Assemblymember Kristin Olsen (R-Modesto) issued a statement supporting the Joint Legislative Budget Committee’s decision denying the Department of Consumer Affairs’ (DCA) request for an additional $17.5 million in funds.
The request in additional funds reflects a project cost of nearly three times the original estimate and increases the project scope for a total of $96 million for their online BreEZe State licensing program. According to the Committee, DCA provided insufficient information regarding why the increases were needed, prompting a call for the DCA’s long term project plan and allocation of project costs, specifically relating to how funds would be distributed and how licensing costs would be affected for each entity.
“I am pleased to hear that the Joint Legislative Budget Committee has chosen to deny any additional funding allocations to the Department of Consumer Affairs until they can testify before the committee in person later this year,” said Olsen.
DCA’s BreEZe system is geared toward taking many licensing application forms from paper-based processing to an online system. The system gives users the opportunity to apply for or renew licenses and pay online, track the status of requests, submit address changes and obtain proof of renewal status.
Currently, the system is charged with processing requests for the Board of Registered Nursing, Medical Board of California, Board of Behavioral Sciences, Board of Psychology, Osteopathic Medical Board, Board of Podiatric Medicine, Respiratory Care Board, Naturopathic Medicine Board, Physician Assistant Board and the Board of Barbering and Cosmetology. Two additional phases are scheduled to include more entities that require State licensing, one in March 2016 including an additional eight agencies, and the remaining 19 are still to be determined.
“I am hopeful that the budget hearings will provide the Legislature with the information it needs to help this project get on track, so that licensees and consumers can begin to rely on the new system as quickly as possible,” said Olsen.
In the past four years, according to the State Auditor’s report on the program, over 180 concerns were raised by the project oversight agency, the California Department of Technology, regarding project management, staffing, system requirements and vendor performance; despite issues no intervention was made and the project continued. The Board of Registered Nursing raised concern over the program, stating that maximum time frames for processing were being exceeded since the implementation of BreEZe and other licensing agencies expressed general dissatisfaction for the program.

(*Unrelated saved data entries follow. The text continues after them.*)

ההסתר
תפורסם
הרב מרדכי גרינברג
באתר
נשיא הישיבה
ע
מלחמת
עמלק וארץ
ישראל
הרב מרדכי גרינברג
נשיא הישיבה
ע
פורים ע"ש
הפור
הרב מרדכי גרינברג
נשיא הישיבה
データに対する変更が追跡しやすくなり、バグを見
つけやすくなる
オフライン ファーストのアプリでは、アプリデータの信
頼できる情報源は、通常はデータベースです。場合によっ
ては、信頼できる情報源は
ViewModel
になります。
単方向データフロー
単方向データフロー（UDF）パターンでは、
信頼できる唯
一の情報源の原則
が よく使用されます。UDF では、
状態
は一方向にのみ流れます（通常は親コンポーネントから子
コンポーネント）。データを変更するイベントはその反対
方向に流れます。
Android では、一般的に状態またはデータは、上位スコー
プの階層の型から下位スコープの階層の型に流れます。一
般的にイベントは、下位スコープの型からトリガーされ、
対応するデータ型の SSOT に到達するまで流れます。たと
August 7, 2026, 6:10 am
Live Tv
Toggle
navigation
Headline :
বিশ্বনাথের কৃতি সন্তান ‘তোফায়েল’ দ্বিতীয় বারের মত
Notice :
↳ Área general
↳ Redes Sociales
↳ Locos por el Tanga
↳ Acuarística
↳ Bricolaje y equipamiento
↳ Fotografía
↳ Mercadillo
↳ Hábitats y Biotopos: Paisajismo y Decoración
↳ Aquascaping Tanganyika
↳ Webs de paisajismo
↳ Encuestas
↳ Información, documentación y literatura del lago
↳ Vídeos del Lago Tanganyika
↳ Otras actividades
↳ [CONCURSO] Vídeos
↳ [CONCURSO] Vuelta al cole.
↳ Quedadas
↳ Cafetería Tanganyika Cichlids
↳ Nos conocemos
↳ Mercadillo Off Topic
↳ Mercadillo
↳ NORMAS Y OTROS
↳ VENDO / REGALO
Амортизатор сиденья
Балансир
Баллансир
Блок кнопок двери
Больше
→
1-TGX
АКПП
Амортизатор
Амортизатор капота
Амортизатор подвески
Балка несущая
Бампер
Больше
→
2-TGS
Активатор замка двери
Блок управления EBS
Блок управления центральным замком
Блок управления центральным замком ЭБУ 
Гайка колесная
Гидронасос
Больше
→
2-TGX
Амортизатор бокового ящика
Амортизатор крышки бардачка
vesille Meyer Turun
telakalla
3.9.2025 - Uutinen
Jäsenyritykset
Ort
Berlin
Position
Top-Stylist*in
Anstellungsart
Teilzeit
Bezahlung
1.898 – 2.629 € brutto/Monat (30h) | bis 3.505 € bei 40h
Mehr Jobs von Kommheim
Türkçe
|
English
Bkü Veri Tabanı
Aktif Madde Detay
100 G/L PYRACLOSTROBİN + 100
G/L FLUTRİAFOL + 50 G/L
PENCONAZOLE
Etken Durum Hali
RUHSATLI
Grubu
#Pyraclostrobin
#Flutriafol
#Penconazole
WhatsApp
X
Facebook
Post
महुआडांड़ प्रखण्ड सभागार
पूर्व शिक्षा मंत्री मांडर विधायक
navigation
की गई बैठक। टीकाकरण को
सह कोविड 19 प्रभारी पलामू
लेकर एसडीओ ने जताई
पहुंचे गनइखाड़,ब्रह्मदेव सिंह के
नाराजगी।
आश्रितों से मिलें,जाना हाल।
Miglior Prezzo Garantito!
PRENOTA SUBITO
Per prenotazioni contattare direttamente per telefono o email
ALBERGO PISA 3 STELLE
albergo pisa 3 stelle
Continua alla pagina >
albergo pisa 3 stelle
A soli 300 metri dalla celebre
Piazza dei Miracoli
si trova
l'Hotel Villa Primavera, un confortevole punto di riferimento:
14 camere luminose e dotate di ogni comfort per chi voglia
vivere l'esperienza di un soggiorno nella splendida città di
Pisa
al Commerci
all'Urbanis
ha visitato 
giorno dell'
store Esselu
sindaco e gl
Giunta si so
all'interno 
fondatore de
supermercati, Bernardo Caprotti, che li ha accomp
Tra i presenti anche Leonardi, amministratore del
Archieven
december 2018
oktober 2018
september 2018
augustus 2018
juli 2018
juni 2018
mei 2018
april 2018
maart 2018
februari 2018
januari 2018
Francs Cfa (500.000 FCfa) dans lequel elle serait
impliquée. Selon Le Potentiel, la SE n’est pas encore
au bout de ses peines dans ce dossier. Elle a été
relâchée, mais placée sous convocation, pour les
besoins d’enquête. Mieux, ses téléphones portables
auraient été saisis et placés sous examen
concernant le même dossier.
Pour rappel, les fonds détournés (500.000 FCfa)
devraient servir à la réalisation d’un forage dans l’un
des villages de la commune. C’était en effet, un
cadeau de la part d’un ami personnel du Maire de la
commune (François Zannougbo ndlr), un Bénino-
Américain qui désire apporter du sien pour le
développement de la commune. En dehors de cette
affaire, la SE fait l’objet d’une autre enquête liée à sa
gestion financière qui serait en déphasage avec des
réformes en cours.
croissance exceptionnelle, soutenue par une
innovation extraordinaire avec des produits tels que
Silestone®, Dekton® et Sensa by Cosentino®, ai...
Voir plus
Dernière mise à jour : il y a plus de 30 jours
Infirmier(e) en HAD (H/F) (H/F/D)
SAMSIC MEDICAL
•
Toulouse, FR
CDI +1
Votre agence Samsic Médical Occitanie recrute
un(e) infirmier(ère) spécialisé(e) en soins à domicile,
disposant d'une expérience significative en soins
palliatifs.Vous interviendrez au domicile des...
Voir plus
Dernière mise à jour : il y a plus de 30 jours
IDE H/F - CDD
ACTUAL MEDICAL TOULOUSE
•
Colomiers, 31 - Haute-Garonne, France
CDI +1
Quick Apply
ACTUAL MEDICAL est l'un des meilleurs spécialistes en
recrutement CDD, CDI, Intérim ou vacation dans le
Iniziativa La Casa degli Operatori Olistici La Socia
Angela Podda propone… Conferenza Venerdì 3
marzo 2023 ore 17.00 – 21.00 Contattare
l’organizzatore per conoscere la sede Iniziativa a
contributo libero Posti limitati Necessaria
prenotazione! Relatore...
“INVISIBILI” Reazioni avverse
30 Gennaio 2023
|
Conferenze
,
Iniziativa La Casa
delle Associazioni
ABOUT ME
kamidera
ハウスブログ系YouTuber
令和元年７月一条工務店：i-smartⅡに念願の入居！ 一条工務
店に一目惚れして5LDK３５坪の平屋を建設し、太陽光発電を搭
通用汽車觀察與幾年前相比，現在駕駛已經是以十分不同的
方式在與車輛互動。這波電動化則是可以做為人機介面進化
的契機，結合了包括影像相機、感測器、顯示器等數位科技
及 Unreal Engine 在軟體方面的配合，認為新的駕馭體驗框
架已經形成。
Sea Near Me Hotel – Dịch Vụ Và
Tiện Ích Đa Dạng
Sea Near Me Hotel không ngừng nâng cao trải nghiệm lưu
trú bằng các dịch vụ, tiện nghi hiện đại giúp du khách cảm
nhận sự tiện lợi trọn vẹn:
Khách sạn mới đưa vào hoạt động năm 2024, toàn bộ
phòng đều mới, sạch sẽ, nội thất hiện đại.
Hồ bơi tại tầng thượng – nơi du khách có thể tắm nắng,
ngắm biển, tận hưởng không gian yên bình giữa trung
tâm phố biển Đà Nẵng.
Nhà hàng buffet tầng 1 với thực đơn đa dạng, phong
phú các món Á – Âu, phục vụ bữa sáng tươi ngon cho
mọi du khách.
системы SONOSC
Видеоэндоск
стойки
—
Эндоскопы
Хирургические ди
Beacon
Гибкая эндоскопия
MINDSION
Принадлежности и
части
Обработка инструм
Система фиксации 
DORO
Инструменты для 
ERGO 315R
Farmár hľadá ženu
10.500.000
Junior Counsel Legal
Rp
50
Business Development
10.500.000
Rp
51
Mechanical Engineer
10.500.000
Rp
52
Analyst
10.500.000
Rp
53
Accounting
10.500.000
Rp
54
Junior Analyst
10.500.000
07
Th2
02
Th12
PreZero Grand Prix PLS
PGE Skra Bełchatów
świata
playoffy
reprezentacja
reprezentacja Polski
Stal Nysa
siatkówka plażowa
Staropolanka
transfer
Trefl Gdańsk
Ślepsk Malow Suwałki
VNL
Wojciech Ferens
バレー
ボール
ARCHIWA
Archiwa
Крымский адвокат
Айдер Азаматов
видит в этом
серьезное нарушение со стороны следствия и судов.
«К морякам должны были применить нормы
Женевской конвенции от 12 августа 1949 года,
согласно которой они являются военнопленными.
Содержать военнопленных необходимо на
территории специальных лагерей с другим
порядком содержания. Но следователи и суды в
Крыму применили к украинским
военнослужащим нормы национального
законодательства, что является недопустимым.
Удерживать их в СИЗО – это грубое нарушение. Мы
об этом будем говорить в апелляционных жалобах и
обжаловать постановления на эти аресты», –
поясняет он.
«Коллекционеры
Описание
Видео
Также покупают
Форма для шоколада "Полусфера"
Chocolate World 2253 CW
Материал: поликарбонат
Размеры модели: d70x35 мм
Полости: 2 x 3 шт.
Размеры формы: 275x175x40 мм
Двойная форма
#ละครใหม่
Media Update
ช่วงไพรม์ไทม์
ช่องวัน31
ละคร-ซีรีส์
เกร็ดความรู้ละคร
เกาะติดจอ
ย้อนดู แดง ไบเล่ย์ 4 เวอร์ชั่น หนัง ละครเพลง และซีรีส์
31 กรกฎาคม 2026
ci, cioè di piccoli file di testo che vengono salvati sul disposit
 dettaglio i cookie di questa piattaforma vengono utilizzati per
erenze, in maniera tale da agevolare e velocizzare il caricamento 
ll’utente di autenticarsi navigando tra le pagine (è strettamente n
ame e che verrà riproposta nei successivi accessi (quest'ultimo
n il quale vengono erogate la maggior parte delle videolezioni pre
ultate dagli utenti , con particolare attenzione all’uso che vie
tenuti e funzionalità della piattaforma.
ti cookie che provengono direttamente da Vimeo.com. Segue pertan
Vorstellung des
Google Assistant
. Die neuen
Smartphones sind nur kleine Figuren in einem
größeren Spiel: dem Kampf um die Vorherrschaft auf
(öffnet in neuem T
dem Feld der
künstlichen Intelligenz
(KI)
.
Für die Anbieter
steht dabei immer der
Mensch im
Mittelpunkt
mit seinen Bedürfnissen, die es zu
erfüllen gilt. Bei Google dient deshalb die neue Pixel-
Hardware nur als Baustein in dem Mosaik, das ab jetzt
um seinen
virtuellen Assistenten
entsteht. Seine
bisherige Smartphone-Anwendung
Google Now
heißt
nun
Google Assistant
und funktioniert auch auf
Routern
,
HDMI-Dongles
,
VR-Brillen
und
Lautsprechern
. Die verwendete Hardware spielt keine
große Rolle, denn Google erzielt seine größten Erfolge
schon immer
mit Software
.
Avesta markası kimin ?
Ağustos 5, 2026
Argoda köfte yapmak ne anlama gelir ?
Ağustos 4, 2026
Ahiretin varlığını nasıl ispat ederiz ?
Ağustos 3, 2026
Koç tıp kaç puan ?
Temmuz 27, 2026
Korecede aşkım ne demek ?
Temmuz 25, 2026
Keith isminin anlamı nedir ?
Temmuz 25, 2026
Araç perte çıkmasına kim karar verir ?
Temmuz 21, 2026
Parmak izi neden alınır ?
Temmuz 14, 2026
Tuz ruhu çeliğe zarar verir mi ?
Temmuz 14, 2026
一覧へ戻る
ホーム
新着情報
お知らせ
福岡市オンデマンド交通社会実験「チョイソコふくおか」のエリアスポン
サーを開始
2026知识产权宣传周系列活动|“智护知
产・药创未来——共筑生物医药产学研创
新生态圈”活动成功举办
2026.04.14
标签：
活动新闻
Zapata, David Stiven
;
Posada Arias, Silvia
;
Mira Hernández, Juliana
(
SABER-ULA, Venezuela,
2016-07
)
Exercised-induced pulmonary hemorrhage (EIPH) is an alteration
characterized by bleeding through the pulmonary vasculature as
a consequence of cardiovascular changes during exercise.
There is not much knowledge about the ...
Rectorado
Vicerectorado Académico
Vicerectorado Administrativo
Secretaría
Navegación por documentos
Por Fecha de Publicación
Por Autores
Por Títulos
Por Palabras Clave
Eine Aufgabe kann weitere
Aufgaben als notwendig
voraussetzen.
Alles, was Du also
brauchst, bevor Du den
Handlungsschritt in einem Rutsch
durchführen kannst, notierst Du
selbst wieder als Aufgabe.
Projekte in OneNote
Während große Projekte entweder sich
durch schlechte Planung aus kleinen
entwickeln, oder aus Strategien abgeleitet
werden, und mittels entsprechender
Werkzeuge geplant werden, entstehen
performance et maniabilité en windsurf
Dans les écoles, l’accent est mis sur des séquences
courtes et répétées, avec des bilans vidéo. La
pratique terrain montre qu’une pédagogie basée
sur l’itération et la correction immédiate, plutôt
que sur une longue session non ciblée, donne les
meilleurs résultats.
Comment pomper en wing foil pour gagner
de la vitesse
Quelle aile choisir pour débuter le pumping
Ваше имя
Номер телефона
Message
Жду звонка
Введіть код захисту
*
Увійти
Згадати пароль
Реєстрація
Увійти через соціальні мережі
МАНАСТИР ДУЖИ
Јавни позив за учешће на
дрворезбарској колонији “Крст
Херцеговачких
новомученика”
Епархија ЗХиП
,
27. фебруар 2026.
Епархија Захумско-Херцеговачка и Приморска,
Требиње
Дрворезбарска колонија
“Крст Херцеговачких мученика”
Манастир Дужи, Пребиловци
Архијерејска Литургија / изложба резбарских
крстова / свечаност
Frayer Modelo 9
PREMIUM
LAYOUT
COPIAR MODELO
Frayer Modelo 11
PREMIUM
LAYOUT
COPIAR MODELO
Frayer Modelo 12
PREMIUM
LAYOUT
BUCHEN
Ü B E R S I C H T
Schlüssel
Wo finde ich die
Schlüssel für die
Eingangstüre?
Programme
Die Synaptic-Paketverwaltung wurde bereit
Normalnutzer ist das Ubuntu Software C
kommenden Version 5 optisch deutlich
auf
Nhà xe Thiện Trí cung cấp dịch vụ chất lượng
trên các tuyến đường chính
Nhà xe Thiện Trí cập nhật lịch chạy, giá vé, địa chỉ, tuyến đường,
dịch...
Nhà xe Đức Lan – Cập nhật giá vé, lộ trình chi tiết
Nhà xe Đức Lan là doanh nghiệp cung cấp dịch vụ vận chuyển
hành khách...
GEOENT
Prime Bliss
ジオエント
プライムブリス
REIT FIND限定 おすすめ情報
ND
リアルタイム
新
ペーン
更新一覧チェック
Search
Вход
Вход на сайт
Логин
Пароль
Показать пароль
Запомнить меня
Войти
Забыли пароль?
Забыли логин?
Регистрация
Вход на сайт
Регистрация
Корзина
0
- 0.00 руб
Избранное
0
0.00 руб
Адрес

“In light of the inexcusable issues with the planning and implementation of the BreEZe system that caused months-long backlogs for state licensees, we must keep a critical eye on this department to ensure that, moving forward, the right decisions are made at the right time,” said Olsen.
A copy of the letter from the Joint Legislative Budget Committee to the Department of Finance can be found here.
Olsen, along with Assemblymember Adam Gray (D-Merced), will continue to work on a bill addressing legislative recommendations made in the State Auditor’s report on DCA’s implementation of BreEZe, which was released earlier this month.